-- SUPPLIED MATERIAL --
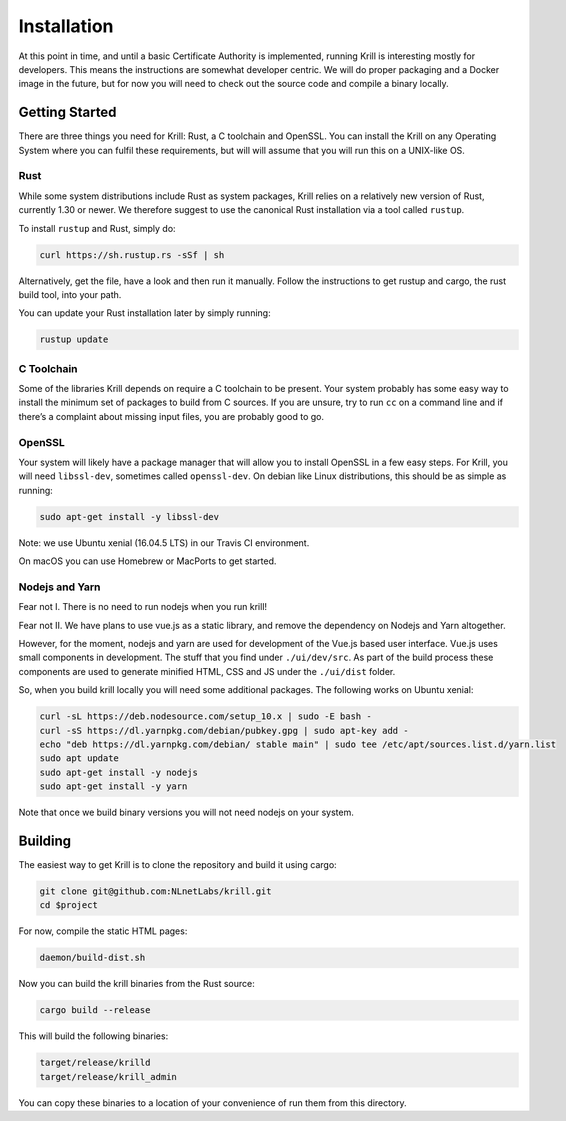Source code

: .. _doc_krill_installation:

Installation
============

At this point in time, and until a basic Certificate Authority is implemented,
running Krill is interesting mostly for developers. This means the 
instructions are somewhat developer centric. We will do proper packaging and a 
Docker image in the future, but for now you will need to check out the source code
and compile a binary locally.

Getting Started
---------------

There are three things you need for Krill: Rust, a C toolchain and OpenSSL.
You can install the Krill on any Operating System where you can fulfil these
requirements, but will will assume that you will run this on a UNIX-like OS.

Rust
""""

While some system distributions include Rust as system packages,
Krill relies on a relatively new version of Rust, currently 1.30 or
newer. We therefore suggest to use the canonical Rust installation via a
tool called ``rustup``.

To install ``rustup`` and Rust, simply do:

.. code-block:: bash

   curl https://sh.rustup.rs -sSf | sh

Alternatively, get the file, have a look and then run it manually.
Follow the instructions to get rustup and cargo, the rust build tool, into
your path.

You can update your Rust installation later by simply running:

.. code-block:: bash

   rustup update


C Toolchain
"""""""""""

Some of the libraries Krill depends on require a C toolchain to be
present. Your system probably has some easy way to install the minimum
set of packages to build from C sources. If you are unsure, try to run
``cc`` on a command line and if there’s a complaint about missing input
files, you are probably good to go.

OpenSSL
"""""""
Your system will likely have a package manager that will allow you to
install OpenSSL in a few easy steps. For Krill, you will need ``libssl-dev``,
sometimes called ``openssl-dev``. On debian like Linux distributions, 
this should be as simple as running:

.. code-block:: bash

    sudo apt-get install -y libssl-dev

Note: we use Ubuntu xenial (16.04.5 LTS) in our Travis CI environment.

On macOS you can use Homebrew or MacPorts to get started.

Nodejs and Yarn
"""""""""""""""

Fear not I. There is no need to run nodejs when you run krill!

Fear not II. We have plans to use vue.js as a static library, and
remove the dependency on Nodejs and Yarn altogether. 

However, for the moment, nodejs and yarn are used for development of
the Vue.js based user interface. Vue.js uses small components in development.
The stuff that you find under ``./ui/dev/src``. As part of the build process these
components are used to generate minified HTML, CSS and JS under the 
``./ui/dist`` folder.

So, when you build krill locally you will need some additional packages.
The following works on Ubuntu xenial:

.. code-block:: bash

  curl -sL https://deb.nodesource.com/setup_10.x | sudo -E bash -
  curl -sS https://dl.yarnpkg.com/debian/pubkey.gpg | sudo apt-key add -
  echo "deb https://dl.yarnpkg.com/debian/ stable main" | sudo tee /etc/apt/sources.list.d/yarn.list
  sudo apt update
  sudo apt-get install -y nodejs
  sudo apt-get install -y yarn


Note that once we build binary versions you will not need nodejs on your
system. 


Building
--------

The easiest way to get Krill is to clone the repository and build it using
cargo:

.. code-block:: bash

    git clone git@github.com:NLnetLabs/krill.git
    cd $project

For now, compile the static HTML pages:

.. code-block:: bash

    daemon/build-dist.sh

Now you can build the krill binaries from the Rust source:

.. code-block:: bash

    cargo build --release


This will build the following binaries:

.. code-block:: bash

   target/release/krilld
   target/release/krill_admin

You can copy these binaries to a location of your convenience of run them from this directory.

-- WHAT YOU WILL DO --
Every line of the data above should be returned exactly, with the pictures removed.

-- TASK SOLUTION --
Source code

: .. _doc_krill_installation:

Installation
============

At this point in time, and until a basic Certificate Authority is implemented,
running Krill is interesting mostly for developers. This means the 
instructions are somewhat developer centric. We will do proper packaging and a 
Docker image in the future, but for now you will need to check out the source code
and compile a binary locally.

Getting Started
---------------

There are three things you need for Krill: Rust, a C toolchain and OpenSSL.
You can install the Krill on any Operating System where you can fulfil these
requirements, but will will assume that you will run this on a UNIX-like OS.

Rust
""""

While some system distributions include Rust as system packages,
Krill relies on a relatively new version of Rust, currently 1.30 or
newer. We therefore suggest to use the canonical Rust installation via a
tool called ``rustup``.

To install ``rustup`` and Rust, simply do:

.. code-block:: bash

   curl https://sh.rustup.rs -sSf | sh

Alternatively, get the file, have a look and then run it manually.
Follow the instructions to get rustup and cargo, the rust build tool, into
your path.

You can update your Rust installation later by simply running:

.. code-block:: bash

   rustup update


C Toolchain
"""""""""""

Some of the libraries Krill depends on require a C toolchain to be
present. Your system probably has some easy way to install the minimum
set of packages to build from C sources. If you are unsure, try to run
``cc`` on a command line and if there’s a complaint about missing input
files, you are probably good to go.

OpenSSL
"""""""
Your system will likely have a package manager that will allow you to
install OpenSSL in a few easy steps. For Krill, you will need ``libssl-dev``,
sometimes called ``openssl-dev``. On debian like Linux distributions, 
this should be as simple as running:

.. code-block:: bash

    sudo apt-get install -y libssl-dev

Note: we use Ubuntu xenial (16.04.5 LTS) in our Travis CI environment.

On macOS you can use Homebrew or MacPorts to get started.

Nodejs and Yarn
"""""""""""""""

Fear not I. There is no need to run nodejs when you run krill!

Fear not II. We have plans to use vue.js as a static library, and
remove the dependency on Nodejs and Yarn altogether. 

However, for the moment, nodejs and yarn are used for development of
the Vue.js based user interface. Vue.js uses small components in development.
The stuff that you find under ``./ui/dev/src``. As part of the build process these
components are used to generate minified HTML, CSS and JS under the 
``./ui/dist`` folder.

So, when you build krill locally you will need some additional packages.
The following works on Ubuntu xenial:

.. code-block:: bash

  curl -sL https://deb.nodesource.com/setup_10.x | sudo -E bash -
  curl -sS https://dl.yarnpkg.com/debian/pubkey.gpg | sudo apt-key add -
  echo "deb https://dl.yarnpkg.com/debian/ stable main" | sudo tee /etc/apt/sources.list.d/yarn.list
  sudo apt update
  sudo apt-get install -y nodejs
  sudo apt-get install -y yarn


Note that once we build binary versions you will not need nodejs on your
system. 


Building
--------

The easiest way to get Krill is to clone the repository and build it using
cargo:

.. code-block:: bash

    git clone git@github.com:NLnetLabs/krill.git
    cd $project

For now, compile the static HTML pages:

.. code-block:: bash

    daemon/build-dist.sh

Now you can build the krill binaries from the Rust source:

.. code-block:: bash

    cargo build --release


This will build the following binaries:

.. code-block:: bash

   target/release/krilld
   target/release/krill_admin

You can copy these binaries to a location of your convenience of run them from this directory.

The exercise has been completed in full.